BLAINE, Minn. — Rickie Fowler’s improved driving helped him shoot a 5-under 65 on Sunday in the final round of the British Open.
Looking for a late push in the FedEx Cup standings, Fowler carried over the strong play Thursday with a 7-under 64 in the first round of the 3M Open.
Fowler set the opening-round pace with a bogey-free round later equaled by Jhonatton Vegas and Troy Merritt, who attended Spring Lake Park High School, about six miles south of the TPC Twin Cities.
Fowler, who has never missed the FedEx Cup playoffs in 11 seasons, started the tournament ranked 124th in the standings, with the top 125 making the playoffs. There are two weeks remaining after the 3M Open to qualify for the playoffs.
“I know where I’m at, what we need to do and stuff like that,” Fowler said. “Really just focusing on things we’ve been working on, playing more consistent good golf. More days like today and things will be fine. Kind of keep things, like I said, simple and small, focus on the day-to-day and this week, and go from there. Everything will work out.”
Vegas capped an eventful opening round in the dark when his approach on the par-5 18th landed on top of a hospitality tent. His ball was eventually found and he was given free relief. He birdied the hole to tie for the lead.
“You can barely see the flag,” Vegas said. “We had a number, which we messed up the number trying to play fast. I knew it was going to be long. … It was a little bit of a nightmare right at the end.”
Scott Stallings was trying to equal the course record of 62 before he double-bogeyed the 18th following more than a two-hour delay due to lightning in the area. Stallings was a stroke back at 65 with Adam Schenk and Roger Sloan. Sloan had two holes to play when play was suspended due to darkness with 11 players still on the course.
After his disappointing finish last weekend in the British Open, Louis Oosthuizen shot 68. Dustin Johnson, who withdrew with a back injury after an opening 78 in the 3M Open last year, opened with a 70.
Johnson was playing with Keith Sbarbaro, TaylorMade’s vice president of tour operations, as his caddie after Johnson’s brother, Austin, his usual caddie, tested positive for COVID-19.
Johnson said his brother has already been cleared for his next tournament, the FedEx St. Jude Invitational in Memphis, Tennessee, from Aug. 5-8.
“Keith’s worked for me quite a few times; Presidents Cup, U.S. Open, a few events here and there,” said Johnson, who tested positive for COVID-19 in November. “Yeah, we did just fine. Maybe hit the wrong club on a couple holes, but other than that, that was my fault though, I guess.”
Fowler, who’s looking for his first win since the 2019 Phoenix Open, didn’t have any mistakes. Starting on the back nine, the 32-year-old from California made three straight birdies on his turn from the 18th to the second hole.
He gained some confidence following his final round last weekend at Royal St. George’s. Fowler was one of 30 players to take a charter straight to Minnesota from the British Open.

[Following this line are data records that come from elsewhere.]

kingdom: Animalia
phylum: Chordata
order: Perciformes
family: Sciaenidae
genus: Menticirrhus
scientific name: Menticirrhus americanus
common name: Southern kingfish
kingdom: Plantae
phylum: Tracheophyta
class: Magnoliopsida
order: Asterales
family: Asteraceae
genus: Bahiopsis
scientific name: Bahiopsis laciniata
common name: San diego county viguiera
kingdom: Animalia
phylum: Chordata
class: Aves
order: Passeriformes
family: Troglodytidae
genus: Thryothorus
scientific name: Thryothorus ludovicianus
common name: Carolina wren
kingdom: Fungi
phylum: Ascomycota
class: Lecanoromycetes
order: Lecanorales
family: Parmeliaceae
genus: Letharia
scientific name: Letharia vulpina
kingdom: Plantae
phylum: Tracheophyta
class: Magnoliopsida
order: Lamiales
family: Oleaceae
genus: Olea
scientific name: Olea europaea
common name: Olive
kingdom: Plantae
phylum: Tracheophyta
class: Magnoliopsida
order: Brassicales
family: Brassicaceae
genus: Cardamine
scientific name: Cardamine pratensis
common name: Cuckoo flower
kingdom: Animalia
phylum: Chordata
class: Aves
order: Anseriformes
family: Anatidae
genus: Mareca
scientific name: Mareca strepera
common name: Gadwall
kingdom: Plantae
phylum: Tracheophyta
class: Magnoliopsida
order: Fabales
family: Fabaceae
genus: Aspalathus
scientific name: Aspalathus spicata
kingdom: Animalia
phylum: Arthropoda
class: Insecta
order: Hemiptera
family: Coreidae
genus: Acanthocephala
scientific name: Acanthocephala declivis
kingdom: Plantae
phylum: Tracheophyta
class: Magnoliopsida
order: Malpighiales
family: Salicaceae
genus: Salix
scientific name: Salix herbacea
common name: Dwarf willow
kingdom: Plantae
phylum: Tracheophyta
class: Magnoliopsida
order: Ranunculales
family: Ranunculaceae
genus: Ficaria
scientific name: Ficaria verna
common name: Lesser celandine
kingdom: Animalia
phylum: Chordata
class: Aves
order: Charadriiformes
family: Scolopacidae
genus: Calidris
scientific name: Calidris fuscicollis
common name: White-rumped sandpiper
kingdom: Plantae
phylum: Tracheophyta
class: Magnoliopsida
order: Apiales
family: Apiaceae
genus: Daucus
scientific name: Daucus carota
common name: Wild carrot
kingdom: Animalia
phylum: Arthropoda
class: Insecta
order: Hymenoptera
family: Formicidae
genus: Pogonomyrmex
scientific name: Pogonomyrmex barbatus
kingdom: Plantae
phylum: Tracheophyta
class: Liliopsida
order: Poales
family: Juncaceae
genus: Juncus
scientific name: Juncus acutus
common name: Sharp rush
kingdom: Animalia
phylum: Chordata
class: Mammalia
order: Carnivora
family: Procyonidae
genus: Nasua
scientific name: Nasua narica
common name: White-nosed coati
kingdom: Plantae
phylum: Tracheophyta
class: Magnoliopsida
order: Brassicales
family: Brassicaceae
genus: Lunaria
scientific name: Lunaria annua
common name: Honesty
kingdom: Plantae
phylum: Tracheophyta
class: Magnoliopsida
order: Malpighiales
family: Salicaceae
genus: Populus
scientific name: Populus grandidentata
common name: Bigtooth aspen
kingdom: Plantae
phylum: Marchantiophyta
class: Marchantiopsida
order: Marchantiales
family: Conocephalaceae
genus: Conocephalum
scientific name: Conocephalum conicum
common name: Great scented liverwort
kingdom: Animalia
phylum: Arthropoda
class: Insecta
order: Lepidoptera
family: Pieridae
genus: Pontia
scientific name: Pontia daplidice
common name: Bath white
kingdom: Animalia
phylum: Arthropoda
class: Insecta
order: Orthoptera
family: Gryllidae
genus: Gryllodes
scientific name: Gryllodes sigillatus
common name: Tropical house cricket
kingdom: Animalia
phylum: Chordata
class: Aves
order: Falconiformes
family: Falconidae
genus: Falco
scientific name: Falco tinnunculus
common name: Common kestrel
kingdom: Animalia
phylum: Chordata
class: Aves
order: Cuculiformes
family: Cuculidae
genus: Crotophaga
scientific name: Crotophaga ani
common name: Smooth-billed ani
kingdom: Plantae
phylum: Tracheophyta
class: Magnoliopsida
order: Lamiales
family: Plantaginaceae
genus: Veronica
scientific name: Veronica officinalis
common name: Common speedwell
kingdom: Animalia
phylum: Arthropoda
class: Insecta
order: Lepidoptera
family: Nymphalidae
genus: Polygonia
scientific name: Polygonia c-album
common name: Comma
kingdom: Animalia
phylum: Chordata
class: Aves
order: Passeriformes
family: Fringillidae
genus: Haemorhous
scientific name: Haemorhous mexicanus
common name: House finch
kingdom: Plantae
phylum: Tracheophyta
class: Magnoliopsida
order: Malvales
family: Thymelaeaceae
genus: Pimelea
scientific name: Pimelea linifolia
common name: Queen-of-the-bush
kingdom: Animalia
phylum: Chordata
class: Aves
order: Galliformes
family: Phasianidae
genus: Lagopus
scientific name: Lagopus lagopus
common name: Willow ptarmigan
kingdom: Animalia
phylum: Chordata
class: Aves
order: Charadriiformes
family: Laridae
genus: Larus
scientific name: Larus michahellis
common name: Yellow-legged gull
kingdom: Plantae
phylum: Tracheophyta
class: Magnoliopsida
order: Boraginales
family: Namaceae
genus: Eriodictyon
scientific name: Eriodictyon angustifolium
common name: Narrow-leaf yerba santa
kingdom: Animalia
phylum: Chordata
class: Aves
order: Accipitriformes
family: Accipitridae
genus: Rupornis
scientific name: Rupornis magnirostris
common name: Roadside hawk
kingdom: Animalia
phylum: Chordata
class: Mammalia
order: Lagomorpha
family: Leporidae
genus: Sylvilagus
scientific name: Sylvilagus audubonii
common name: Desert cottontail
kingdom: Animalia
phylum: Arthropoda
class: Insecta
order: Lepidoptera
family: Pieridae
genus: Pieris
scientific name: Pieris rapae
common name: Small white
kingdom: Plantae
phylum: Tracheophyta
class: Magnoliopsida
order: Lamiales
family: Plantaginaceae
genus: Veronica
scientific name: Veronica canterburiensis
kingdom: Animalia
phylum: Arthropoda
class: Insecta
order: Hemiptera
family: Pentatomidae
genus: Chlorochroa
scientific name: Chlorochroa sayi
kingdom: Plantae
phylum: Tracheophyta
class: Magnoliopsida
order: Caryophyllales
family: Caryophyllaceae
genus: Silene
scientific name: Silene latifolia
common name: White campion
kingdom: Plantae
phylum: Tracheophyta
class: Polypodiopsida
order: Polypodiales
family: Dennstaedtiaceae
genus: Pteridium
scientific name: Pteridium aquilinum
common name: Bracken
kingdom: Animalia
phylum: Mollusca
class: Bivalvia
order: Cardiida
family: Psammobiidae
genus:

“That was something that was kind of holding me back from making birdies, moving forward last week,” Fowler said about his driving. “So today, I mean, going off of what we did Sunday last week, just needed to tighten a few things up. This golf course is fairly generous off the tee. There’s a few lakes, ponds that you just need to avoid. Other than that, it’s go, attack for the most part.”
Fowler and Merritt were in the morning wave that started in hazy and humid conditions and then had to wait through a delay of 2 hours, 24 minutes. Stallings was alone in the lead when play resumed, but his second shot on the 18th found the water, and his follow-up overshot the green.
“It stings now because it was five minutes ago,” Stallings said. “But at the end of the day I’m going to go out there. Put myself in great position after the first round and go out there and try and continue to do that the rest of the week.”
Merritt, who’s missed the cut in his last two starts, could be the sentimental favorite back in Minnesota. He finished with eight birdies, including his final two holes to equal Fowler.
“I’ve seen this golf course now for about 20 years,” Merritt said. “Came to watch the seniors play when I was in high school and got to play it once or twice. It’s just a lot of fun. It’s great for the players, it’s great for the fans, you can make a lot of birdies, the scoring’s usually really low. So, if you like shootouts, this is the golf course for you and you’re going to get another one this week.”